Comment by jsheard

8 hours ago

Does anyone know if M3 support is likely to lead to M4 or M5 support in relatively short order? AIUI M3 took a long time because it was a substantial departure from M1/M2, especially in the GPU architecture, but I don't know if M4 or M5 made similar leaps.

The main reason M3 took a long time isn't related to m3 itself, but rather that the asahi project took on a ton of tech debt to get M1/M2 working. M3 wasn't too difficult, but before taking on the additional tech debt, the Asahi team focused on getting all of their changes upstreamed to the linux kernel.

  • The main developer was also the target of a harassment campaign from a place that has pushed other targets to straight up suicide. That took almost all of their energy for the last year and they ended up quitting.
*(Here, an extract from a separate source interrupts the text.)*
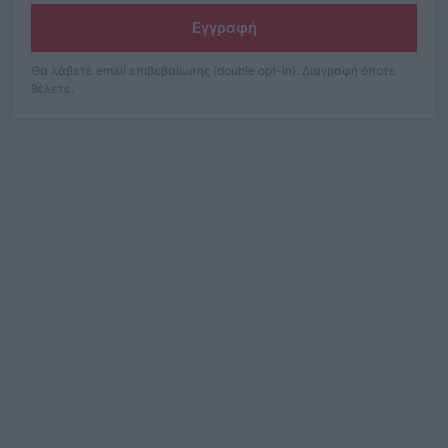
Εγγραφή
Θα λάβετε email επιβεβαίωσης (double opt-in). Διαγραφή όποτε
θέλετε.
    •    > The main developer was also the target of a harassment campaign from a place that has pushed other targets to straight up suicide.
      

      Is this the Torvalds/Hector dispute that comes on the Google AI summary, or was this a three-letter agency type of harassment faced by Aaron Swartz?

      5 replies →

  • Prognosis is then that work for m4/m5 should be relatively straight line now that refactoring is done?

M4 is apparently even harder because of some new hardware-level page table protections.

Source from Asahi contributor: https://social.treehouse.systems/@sven/114278224116678776

The M5 reportedly has a newer generation GPU compared to the M3/M4. For one thing, the GPU-side Neural Accelerators are obviously new to the M5 series. Other stuff is harder to know for sure until it gets looked into from a technical POV.

  • It’s not like neural accelerators on non-Apple consumer hardware get much use on Linux, either, so that does not sound like much of a dealbreaker.

    • The matrix/tensor math units added to GPUs do see widespread use, both for running LLMs and for the ML-based upscaling used by most video games these days (eg. NVIDIA DLSS). The NPUs that are separate from the GPU and designed more with efficiency in mind rather than raw performance are a different thing, and that's what's still looking for a killer app in spite of all the marketing effort.